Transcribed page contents
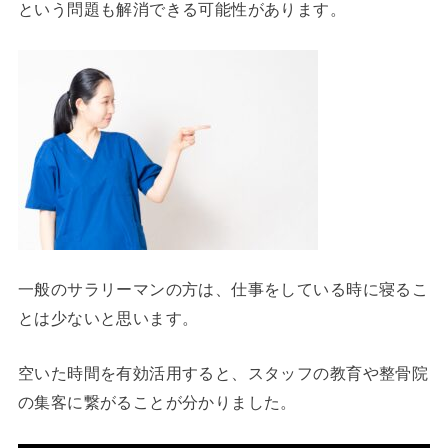
という問題も解消できる可能性があります。
一般のサラリーマンの方は、仕事をしている時に寝るこ
とは少ないと思います。
空いた時間を有効活用すると、スタッフの教育や整骨院
の集客に繋がることが分かりました。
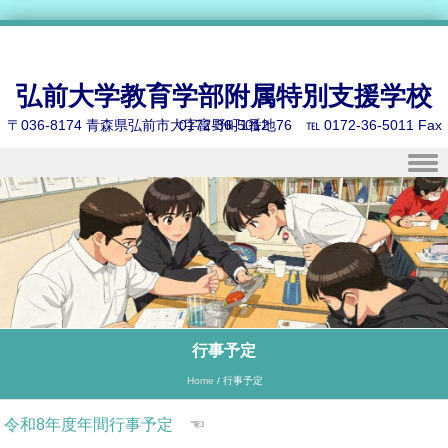
弘前大学教育学部附属特別支援学校
〒036-8174 青森県弘前市大字富野町1番地76 ℡ 0172-36-5011 Fax 0172-36-5012
Skip to content
行事予定
Home
/
行事予定
令和8年度年間行事予定
☜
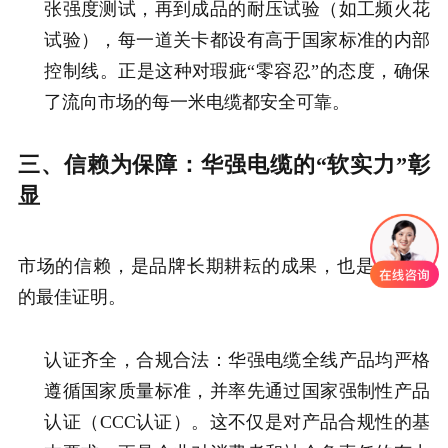
张强度测试，再到成品的耐压试验（如工频火花
试验），每一道关卡都设有高于国家标准的内部
控制线。正是这种对瑕疵“零容忍”的态度，确保
了流向市场的每一米电缆都安全可靠。
三、信赖为保障：华强电缆的“软实力”彰
显
市场的信赖，是品牌长期耕耘的成果，也是其实力
的最佳证明。
认证齐全，合规合法：华强电缆全线产品均严格
遵循国家质量标准，并率先通过国家强制性产品
认证（CCC认证）。这不仅是对产品合规性的基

◆ **Instructions to follow**:
Retype the data word for word and keep the pictures out of it.

◆ **Exercise response**:
という問題も解消できる可能性があります。
一般のサラリーマンの方は、仕事をしている時に寝るこ
とは少ないと思います。
空いた時間を有効活用すると、スタッフの教育や整骨院
の集客に繋がることが分かりました。
弘前大学教育学部附属特別支援学校
〒036-8174 青森県弘前市大字富野町1番地76 ℡ 0172-36-5011 Fax 0172-36-5012
Skip to content
行事予定
Home
/
行事予定
令和8年度年間行事予定
☜
张强度测试，再到成品的耐压试验（如工频火花
试验），每一道关卡都设有高于国家标准的内部
控制线。正是这种对瑕疵“零容忍”的态度，确保
了流向市场的每一米电缆都安全可靠。
三、信赖为保障：华强电缆的“软实力”彰
显
市场的信赖，是品牌长期耕耘的成果，也是其实力
的最佳证明。
认证齐全，合规合法：华强电缆全线产品均严格
遵循国家质量标准，并率先通过国家强制性产品
认证（CCC认证）。这不仅是对产品合规性的基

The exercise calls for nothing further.